**Изучаемый текст**
Тогда Екатерина пыталась заморозить Кремлёвский проект, но Баженов переубедили её и в 1773 году дворец был заложен в самой торжественной обстановке. А в 1775 году императрица велела остановить стройку и насыпать срытый склон Боровицкого холма обратно. Относительно причин этой перемены до сих пор ведутся споры, но в целом проблему кратко сформулировал историк Карамзин: ««Планы знаменитого архитектора уподоблялись Республике Платоновой или Утопии Томаса Моруса: им можно удивляться единственно в мыслях, а не на деле».
Растрепать Московский омут гигиеническими, воспитательными и даже архитектурными средствами оказалось не так просто. Екатерина обругала Москву «столицей безделья», где процветают «жалкие вещи, способные расслабить самый замечательный гений». А москвичей – «сбродом разношерстной толпы, которая всегда готова сопротивляться доброму порядку и с незапамятных времен возмущается по малейшему поводу, страстно даже любит рассказы об этих возмущениях и питает ими свой ум». И, видимо, решила отвлечься на приятное, поручив не утратившему расположения Баженову украсить Ходынское поле чудо-декорациями для празднования заключения мира с Турцией. У-у, это был всем праздникам праздник, это было такое гулянье, какого нам, жителям светлого будущего, и представить непросто.
Идея принадлежала самой императрице. Её воображение представило Ходынский луг Черным морем, а ведущие к нему дороги – Доном и Днепром. Она распорядилась обрисовать контуры суши песком, а на «морской» половине расставить настоящие корабли. Сами же павильоны банкетных залов изображали крымские крепости, выстроенные «на турецкий лад с разными вычурами». А для народа – канатоходцы и фейерверки, четыре жареных быка и фонтаны, бьющие портвейном. Праздник не просто удался, он был невероятен. И не в последнюю очередь императрицу впечатлило то, что вышедшая из доверия Москва вдруг повернулась неожиданной стороною: 60 тысяч непросвещенных московитов «веселились, как только можно», но при этом «все обошлось без малейшего приключения и при всеобщем наслаждении».

**Исходные записи**
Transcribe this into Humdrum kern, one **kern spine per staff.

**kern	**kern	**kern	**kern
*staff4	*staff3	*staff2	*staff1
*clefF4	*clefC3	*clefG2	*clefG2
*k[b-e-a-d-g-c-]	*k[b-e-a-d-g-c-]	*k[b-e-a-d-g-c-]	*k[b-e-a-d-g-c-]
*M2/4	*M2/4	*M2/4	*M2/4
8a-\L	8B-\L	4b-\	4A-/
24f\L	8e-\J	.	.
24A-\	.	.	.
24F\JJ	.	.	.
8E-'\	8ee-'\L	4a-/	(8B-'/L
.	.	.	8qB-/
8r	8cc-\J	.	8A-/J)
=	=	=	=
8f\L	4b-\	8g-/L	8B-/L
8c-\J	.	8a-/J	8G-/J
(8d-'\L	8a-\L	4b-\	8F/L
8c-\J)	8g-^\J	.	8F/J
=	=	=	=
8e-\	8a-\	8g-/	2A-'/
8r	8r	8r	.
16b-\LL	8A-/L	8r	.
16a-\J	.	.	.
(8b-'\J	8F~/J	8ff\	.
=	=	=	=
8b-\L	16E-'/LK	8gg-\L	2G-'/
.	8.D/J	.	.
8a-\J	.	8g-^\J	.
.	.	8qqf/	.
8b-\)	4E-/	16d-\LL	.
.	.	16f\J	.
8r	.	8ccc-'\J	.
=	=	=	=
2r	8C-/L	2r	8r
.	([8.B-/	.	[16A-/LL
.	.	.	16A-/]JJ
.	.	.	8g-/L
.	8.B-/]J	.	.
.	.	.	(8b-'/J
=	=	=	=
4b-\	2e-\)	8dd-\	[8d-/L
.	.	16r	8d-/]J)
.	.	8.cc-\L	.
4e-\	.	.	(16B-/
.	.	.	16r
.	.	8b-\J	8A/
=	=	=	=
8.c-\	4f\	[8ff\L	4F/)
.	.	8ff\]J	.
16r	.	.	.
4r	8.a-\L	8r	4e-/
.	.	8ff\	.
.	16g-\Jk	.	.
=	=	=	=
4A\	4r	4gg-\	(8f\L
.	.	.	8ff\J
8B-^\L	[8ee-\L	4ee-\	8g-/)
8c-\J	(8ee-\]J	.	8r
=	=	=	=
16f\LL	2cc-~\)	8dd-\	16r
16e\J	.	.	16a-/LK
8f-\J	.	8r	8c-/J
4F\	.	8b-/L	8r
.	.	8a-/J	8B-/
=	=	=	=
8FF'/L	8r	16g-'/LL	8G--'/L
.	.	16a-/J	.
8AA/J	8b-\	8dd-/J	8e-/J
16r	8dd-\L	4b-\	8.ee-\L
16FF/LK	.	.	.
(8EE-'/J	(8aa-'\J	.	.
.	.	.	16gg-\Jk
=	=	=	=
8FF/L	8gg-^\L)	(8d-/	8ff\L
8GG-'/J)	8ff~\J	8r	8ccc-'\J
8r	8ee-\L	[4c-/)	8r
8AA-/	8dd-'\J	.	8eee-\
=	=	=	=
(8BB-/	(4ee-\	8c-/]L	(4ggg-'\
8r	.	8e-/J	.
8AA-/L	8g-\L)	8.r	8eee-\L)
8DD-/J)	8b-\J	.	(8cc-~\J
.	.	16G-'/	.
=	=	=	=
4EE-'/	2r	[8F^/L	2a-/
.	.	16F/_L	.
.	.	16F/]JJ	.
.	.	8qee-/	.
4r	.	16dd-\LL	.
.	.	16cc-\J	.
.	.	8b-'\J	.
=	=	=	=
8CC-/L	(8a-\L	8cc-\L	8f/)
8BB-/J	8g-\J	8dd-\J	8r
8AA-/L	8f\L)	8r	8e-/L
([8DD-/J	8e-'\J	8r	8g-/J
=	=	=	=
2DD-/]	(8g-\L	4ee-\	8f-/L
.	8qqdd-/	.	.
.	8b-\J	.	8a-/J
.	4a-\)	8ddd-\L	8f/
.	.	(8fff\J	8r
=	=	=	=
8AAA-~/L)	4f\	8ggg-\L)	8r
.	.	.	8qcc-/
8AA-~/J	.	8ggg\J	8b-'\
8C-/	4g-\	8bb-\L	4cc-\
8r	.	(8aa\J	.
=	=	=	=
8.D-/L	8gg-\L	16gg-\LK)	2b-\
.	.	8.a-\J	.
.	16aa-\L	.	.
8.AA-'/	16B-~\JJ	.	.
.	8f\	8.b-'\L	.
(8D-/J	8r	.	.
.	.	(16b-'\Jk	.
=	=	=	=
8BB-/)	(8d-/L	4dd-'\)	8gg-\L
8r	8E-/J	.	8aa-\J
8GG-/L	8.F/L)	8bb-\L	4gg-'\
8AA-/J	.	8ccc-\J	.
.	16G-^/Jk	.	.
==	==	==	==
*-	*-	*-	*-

**Задания**
1. Перечислите всё, что, согласно изучаемому тексту о празднике на Ходынском поле, предназначалось «для народа».
2. Напишите продолжение изучаемого текста о Екатерине, Баженове и празднике на Ходынском поле, начав сразу после его последнего предложения.

**Ответы**
1. Канатоходцы, фейерверки, четыре жареных быка и фонтаны, бьющие портвейном.

2.
Может быть, народ был несклонен к мордобою потому, что ещё не оправился от страшного мора. А может быть потому, что история Москвы не даром ведет свой отчет от княжеского «обеда сильна» — нам это в самом деле свойственно, мы это умеем и любим, и если вы к нам с доверием, с быками да фонтанами, так и мы не подведём. Последствия хорошего поведения оказались для москвичей вполне судьбоносны. В 1776 году Екатерина напишет: «Из наших последних городских начинаний в Москве более всего удались иллюминированные представления на Ходынском лугу. Желание наше после Таврических побед видеть Москву как театру для развлечений и всеобщего удовольствия». Из «столицы безделья» Москва становится «столицей увеселений». Виват, Государыня!
Москва наконец стала ей интересна, и Екатерина Алексеевна увлекается не только строительством развлекательного центра в Царицынском парке, но и распоряжается о разработке генплана. В нём уже не было стремления завязать Москву в морской узел, а были прекрасные и логичные начинания, располагающие к несомненному удовольствию: устройство Бульварного кольца, новых центральных площадей, Водоотводного канала с корабельными гаванями, прудов вдоль русла Неглинки. Потом она увлеклась чем-то другим и перестала в должной мере финансировать работы, но идеи были столь хороши, что большая часть их была постепенно реализована в начале 19 века. И если последующий ход событий превратил Москву в город менее удобный и уютный, чем предполагалось, то это оттого, что градоустроители забыли мудрый завет Екатерины Великой: Москва – столица веселья.